| Judge Approves $1.35 Million Settlement in Ratigan Lawsuit
By Judy L. Thomas
The Kansas City Star
November 2, 2013
http://www.kansascity.com/2013/11/02/4594509/judge-approves-135-million-settlement.html
A judge has approved a $1.35 million settlement in a civil lawsuit involving a Kansas City priest convicted of producing child pornography.
Jackson County Circuit Judge Kenneth Garrett III approved the settlement in the lawsuit filed in 2011 by a minor girl and her parents against the Kansas City-St. Joseph Diocese, the Rev. Shawn Ratigan and Bishop Robert Finn. The approval was entered in the court record last week.
The diocese reached the agreement with the plaintiffs on Oct. 2, days before the case was to go to trial. The settlement was the diocese’s third in five months involving allegations of sexual abuse by a priest and brings to more than $4 million the amount it has paid in those cases.
The diocese said in a statement that the current settlement was paid in full by insurance.
In confirming the settlement, the diocese said it “reiterates its great sorrow for the harm and grief visited upon children and their families by the actions of Shawn Ratigan.”
“We further recommit ourselves to fostering safe environments for children and promptly reporting suspicions of abuse to law enforcement,” the diocese said.
In another case, a sexual abuse lawsuit filed in 2011 against Conception Abbey and one of its priests has been settled for $125,000, according to the plaintiff’s attorney.
The lawsuit, filed in Jackson County Circuit Court by Jon David Couzens, alleges sexual abuse by the Rev. Isaac True, of Conception Abbey in northwest Missouri, and Monsignor Thomas J. O’Brien, a retired priest in the Diocese of Kansas City-St. Joseph, beginning when Couzens was 9.
Couzens alleges in the lawsuit that True, a relative, molested him for several months in the late 1970s, and that O’Brien later sexually abused him and three other youths when they were serving as altar boys at Nativity of the Blessed Virgin Mary Church in Independence.
The parents of one of the other boys claim he later committed suicide. They filed a wrongful-death lawsuit against the diocese and O’Brien in 2011 after learning of the alleged abuse, and it was settled in July for $2.25 million.
True was the president-rector of Conception Seminary from 1973 to 1988. A diocesan spokesman said last week that True has no pastoral assignment with the diocese.
An attorney for True and Conception Abbey did not return a call for comment.
Rebecca Randles, who represents Couzens, said the lawsuit will proceed against the diocese and O’Brien.
O’Brien, 87, died last month. Randles said his death will not affect the lawsuit.
The pornography scandal involving Ratigan emerged in December 2010 after a computer technician discovered hundreds of lewd photos of young girls on the priest’s laptop.
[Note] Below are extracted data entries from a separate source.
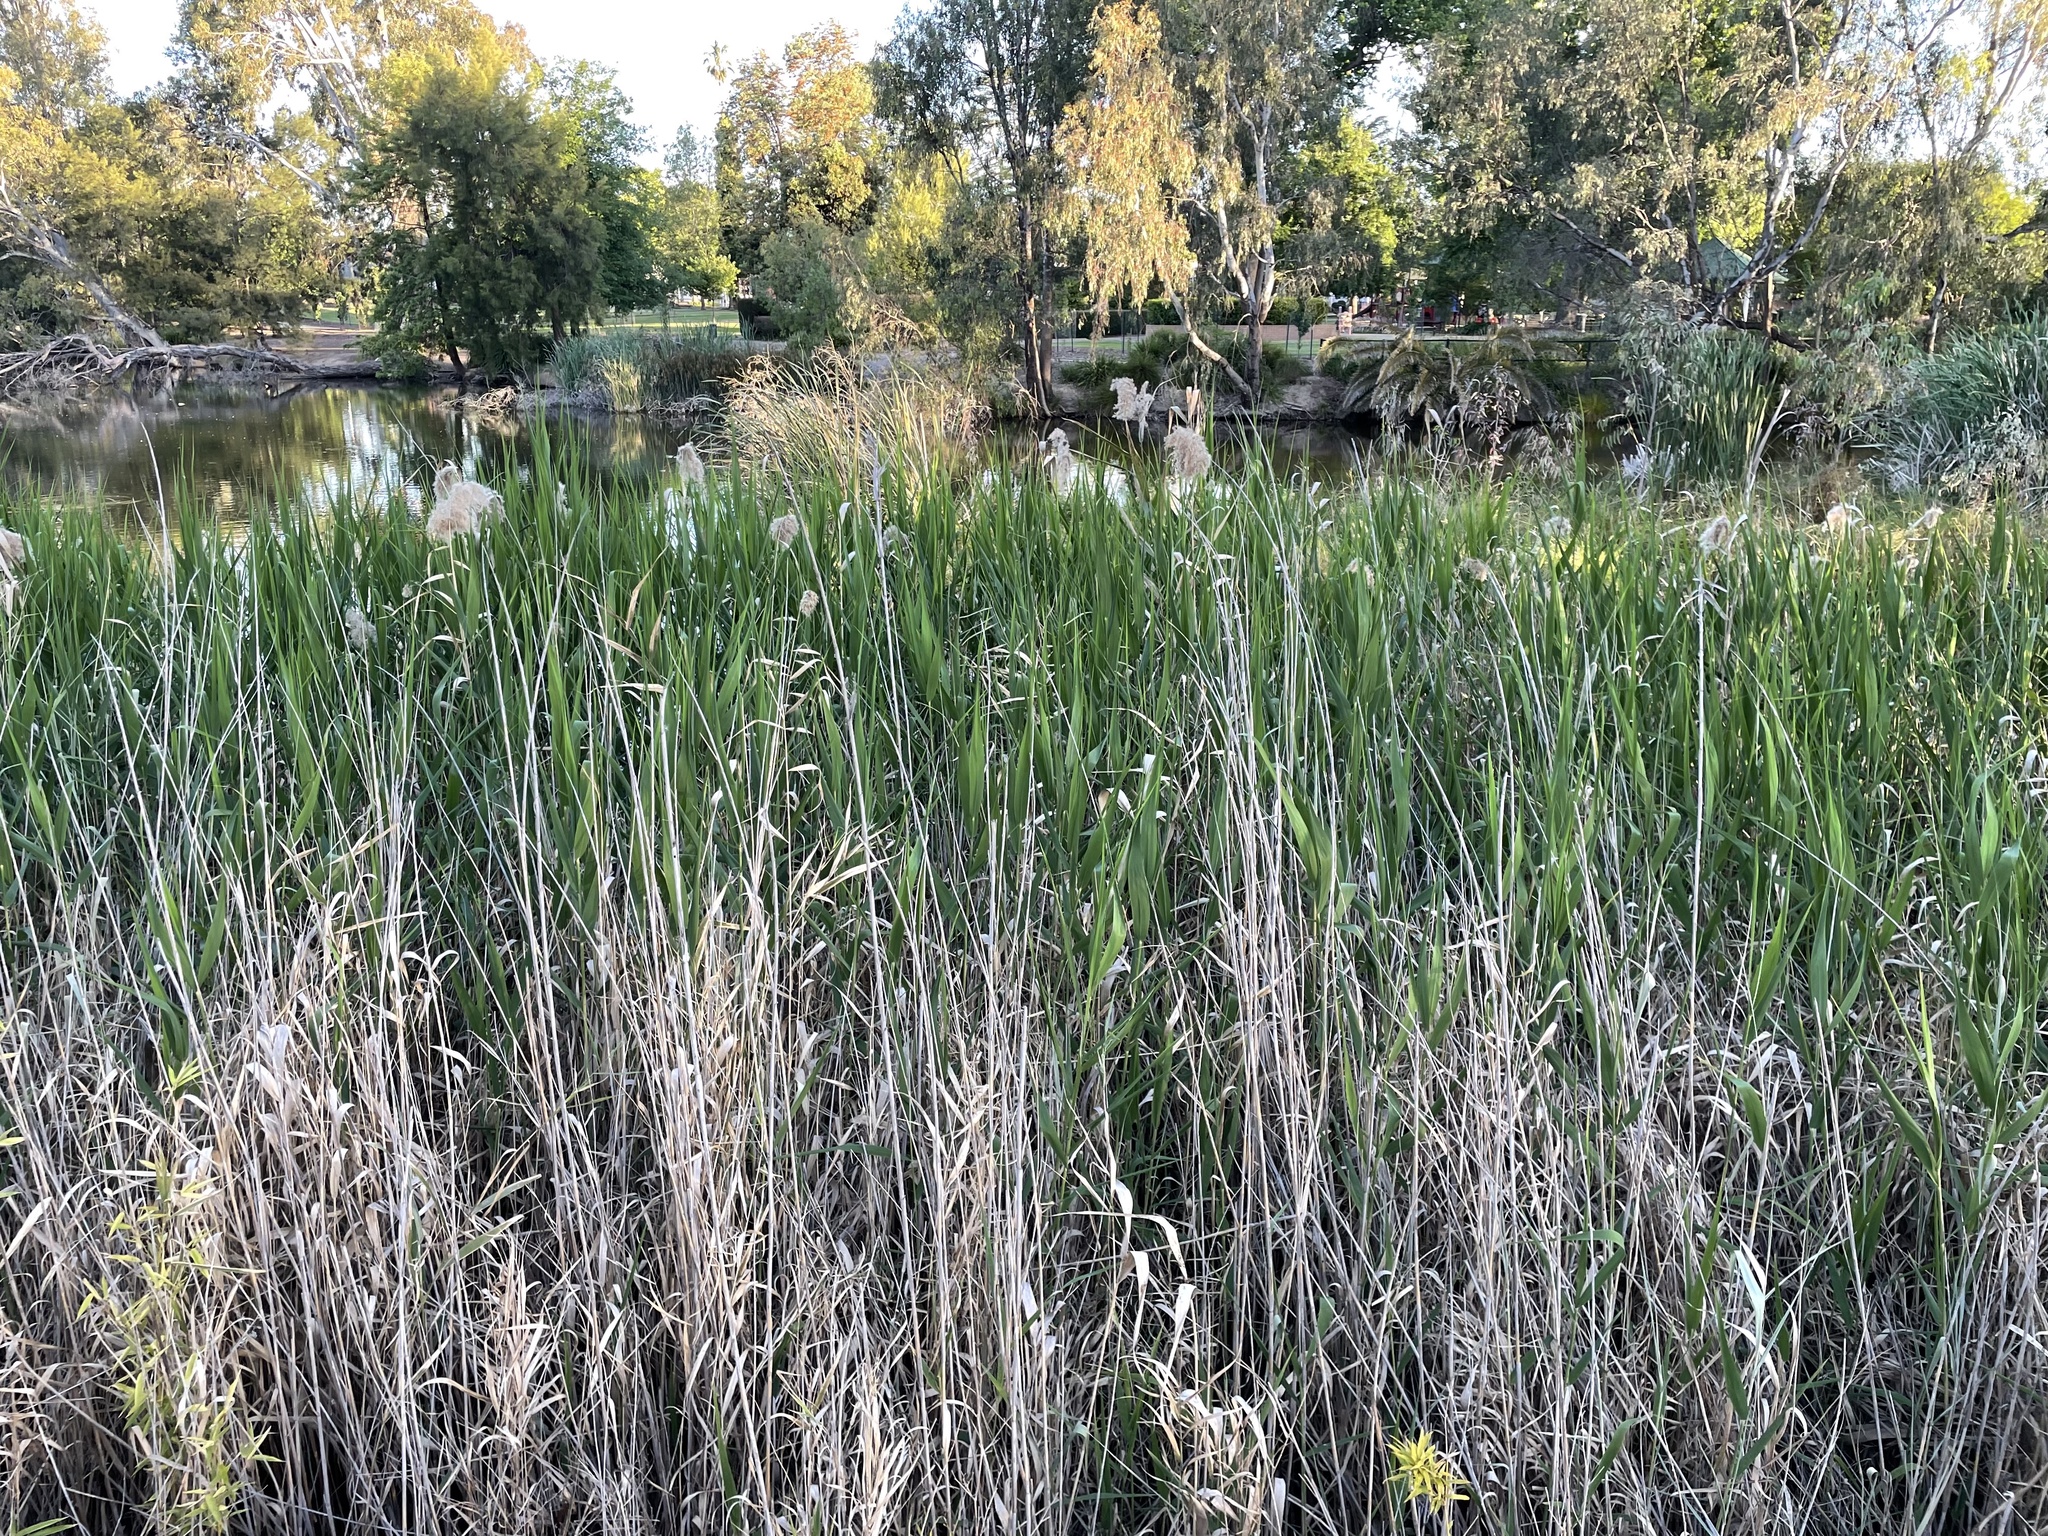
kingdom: Plantae
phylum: Tracheophyta
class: Liliopsida
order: Poales
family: Poaceae
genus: Phragmites
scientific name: Phragmites australis
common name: Common reed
A federal grand jury indicted Ratigan on 13 counts of production, attempted production and possession of child pornography involving five girls ranging in age from 2 to 9.
Ratigan pleaded guilty to five charges and was sentenced last month to 50 years in prison. He also pleaded guilty in October in Clay County Circuit Court to three counts of possessing child pornography and was sentenced to seven years on each charge.
The civil suit settled last month alleged that Ratigan engaged a 9-year-old girl in sexually explicit conduct and that Finn allowed Ratigan continued access to children after learning of the images found on the priest’s computer.
Ratigan, Finn and the diocese have been named as defendants in six other civil lawsuits involving the priest. Three cases are pending in Jackson County and one in Clay County. A federal lawsuit was settled in May for $600,000, and a second federal lawsuit was dismissed earlier this year.